George Arthur Bloom wrote the script some 20 years ago; Fine was introduced to it by Bloom's son. With Bloom's permission, Fine began reworking the script. He moved the action to Los Angeles in the 1970s; Rudy was turned into a gay singer working in a drag club who falls in love with an attorney, Paul, who has just come out of the closet.

"The original kid never spoke," Fine said. "He just kind of mumbled and muttered. I wanted to understand why Rudy fell in love with this kid so quickly. I know Down syndrome kids are often referred to as love children because they have a sweet, gentle nature to them."

Casting directors sent out calls to schools and Down syndrome organizations looking for boys with Down syndrome who could act.

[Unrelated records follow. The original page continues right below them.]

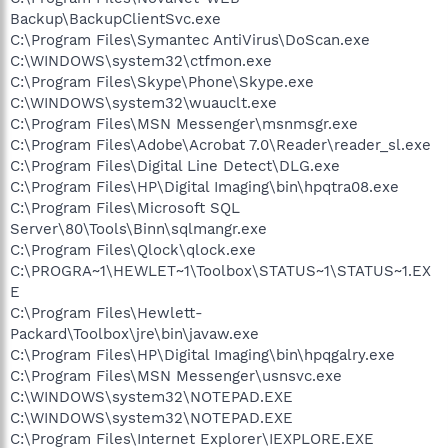
Backup\BackupClientSvc.exe
C:\Program Files\Symantec AntiVirus\DoScan.exe
C:\WINDOWS\system32\ctfmon.exe
C:\Program Files\Skype\Phone\Skype.exe
C:\WINDOWS\system32\wuauclt.exe
C:\Program Files\MSN Messenger\msnmsgr.exe
C:\Program Files\Adobe\Acrobat 7.0\Reader\reader_sl.exe
C:\Program Files\Digital Line Detect\DLG.exe
C:\Program Files\HP\Digital Imaging\bin\hpqtra08.exe
C:\Program Files\Microsoft SQL
Server\80\Tools\Binn\sqlmangr.exe
C:\Program Files\Qlock\qlock.exe
C:\PROGRA~1\HEWLET~1\Toolbox\STATUS~1\STATUS~1.EX
E
C:\Program Files\Hewlett-
Packard\Toolbox\jre\bin\javaw.exe
C:\Program Files\HP\Digital Imaging\bin\hpqgalry.exe
C:\Program Files\MSN Messenger\usnsvc.exe
C:\WINDOWS\system32\NOTEPAD.EXE
C:\WINDOWS\system32\NOTEPAD.EXE
C:\Program Files\Internet Explorer\IEXPLORE.EXE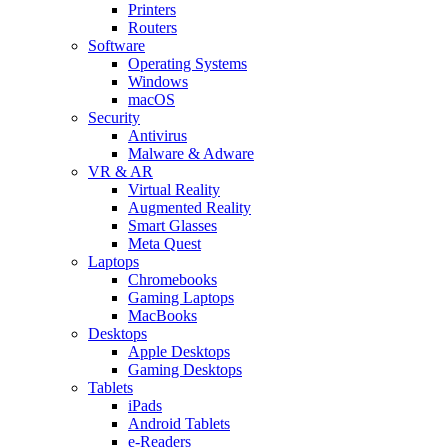
Printers
Routers
Software
Operating Systems
Windows
macOS
Security
Antivirus
Malware & Adware
VR & AR
Virtual Reality
Augmented Reality
Smart Glasses
Meta Quest
Laptops
Chromebooks
Gaming Laptops
MacBooks
Desktops
Apple Desktops
Gaming Desktops
Tablets
iPads
Android Tablets
e-Readers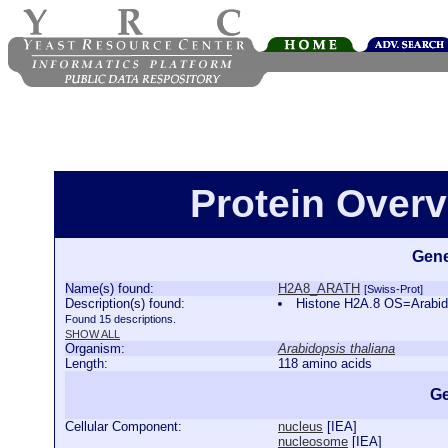
Protein Over
Gene
Name(s) found:
H2A8_ARATH
[Swiss-Prot]
Description(s) found:
Histone H2A.8 OS=Arabi
Found 15 descriptions.
SHOW ALL
Organism:
Arabidopsis thaliana
Length:
118 amino acids
Ge
Cellular Component:
nucleus
[
IEA
]
nucleosome
[
IEA
]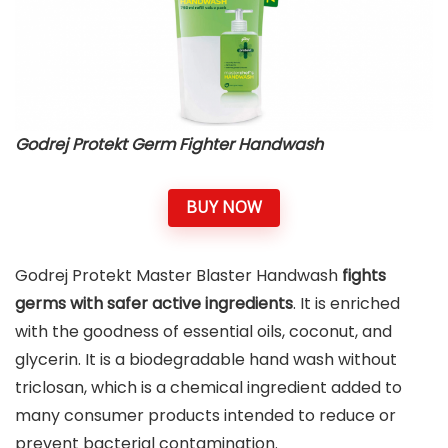
Godrej Protekt Germ Fighter Handwash
BUY NOW
Godrej Protekt Master Blaster Handwash
fights
germs with safer active ingredients
. It is enriched
with the goodness of essential oils, coconut, and
glycerin. It is a biodegradable hand wash without
triclosan, which is a chemical ingredient added to
many consumer products intended to reduce or
prevent bacterial contamination.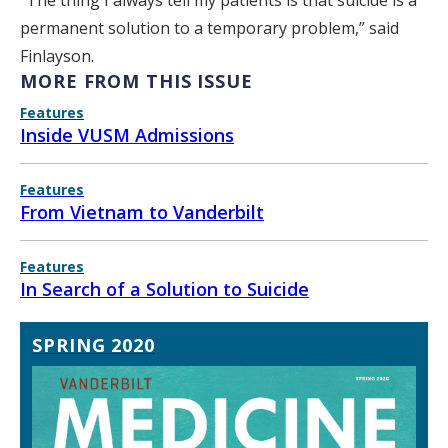
“The thing I always tell my patients is that suicide is a
permanent solution to a temporary problem,” said
Finlayson.
MORE FROM THIS ISSUE
Features
Inside VUSM Admissions
Features
From Vietnam to Vanderbilt
Features
In Search of a Solution to Suicide
SPRING 2020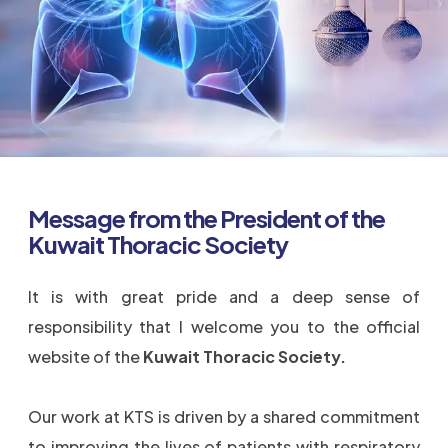
Message from the President of the
Kuwait Thoracic Society
It is with great pride and a deep sense of
responsibility that I welcome you to the official
website of the
Kuwait Thoracic Society.
Our work at KTS is driven by a shared commitment
to improving the lives of patients with respiratory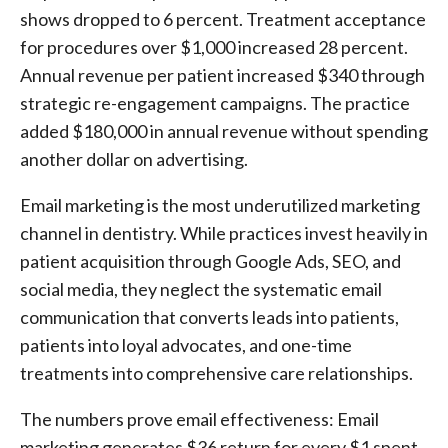
shows dropped to 6 percent. Treatment acceptance
for procedures over $1,000 increased 28 percent.
Annual revenue per patient increased $340 through
strategic re-engagement campaigns. The practice
added $180,000 in annual revenue without spending
another dollar on advertising.
Email marketing is the most underutilized marketing
channel in dentistry. While practices invest heavily in
patient acquisition through Google Ads, SEO, and
social media, they neglect the systematic email
communication that converts leads into patients,
patients into loyal advocates, and one-time
treatments into comprehensive care relationships.
The numbers prove email effectiveness: Email
marketing generates $36 return for every $1 spent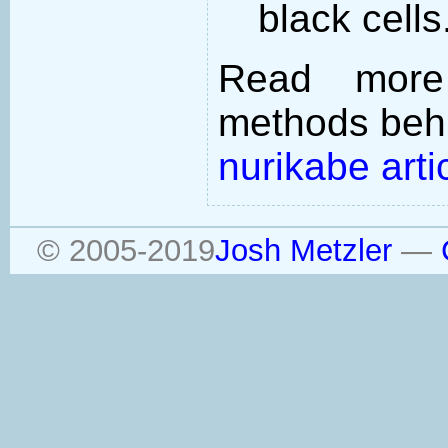
black cells
Read more
methods behi
nurikabe arti
© 2005-2019
Josh Metzler
—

"I saw Isaac's taped audition on my computer and instantly saw his ability to do what I think is the most essential thing for an actor to do: listen," Fine said. "At the end of his audition, he smiled and his smile literally lights up a room."

Fine was equally impressed when he auditioned Leyva in person. "The good news was he was wonderful and charming and sweet," said Fine. "In the audition process he broke down and started crying. Through his tears he said, 'The dream of my life has come true.'"

Leyva, now 22, has been a student at the Performing Arts Studio West for adults with disabilities in Inglewood for the last two years. He said he fell in love with acting when he saw the Disney Channel's "High School Musical."

Needless to say, his favorite scene in "Any Day Now" is when he gets a chance to dance.

"I want to do a musical on television," he said in a phone interview.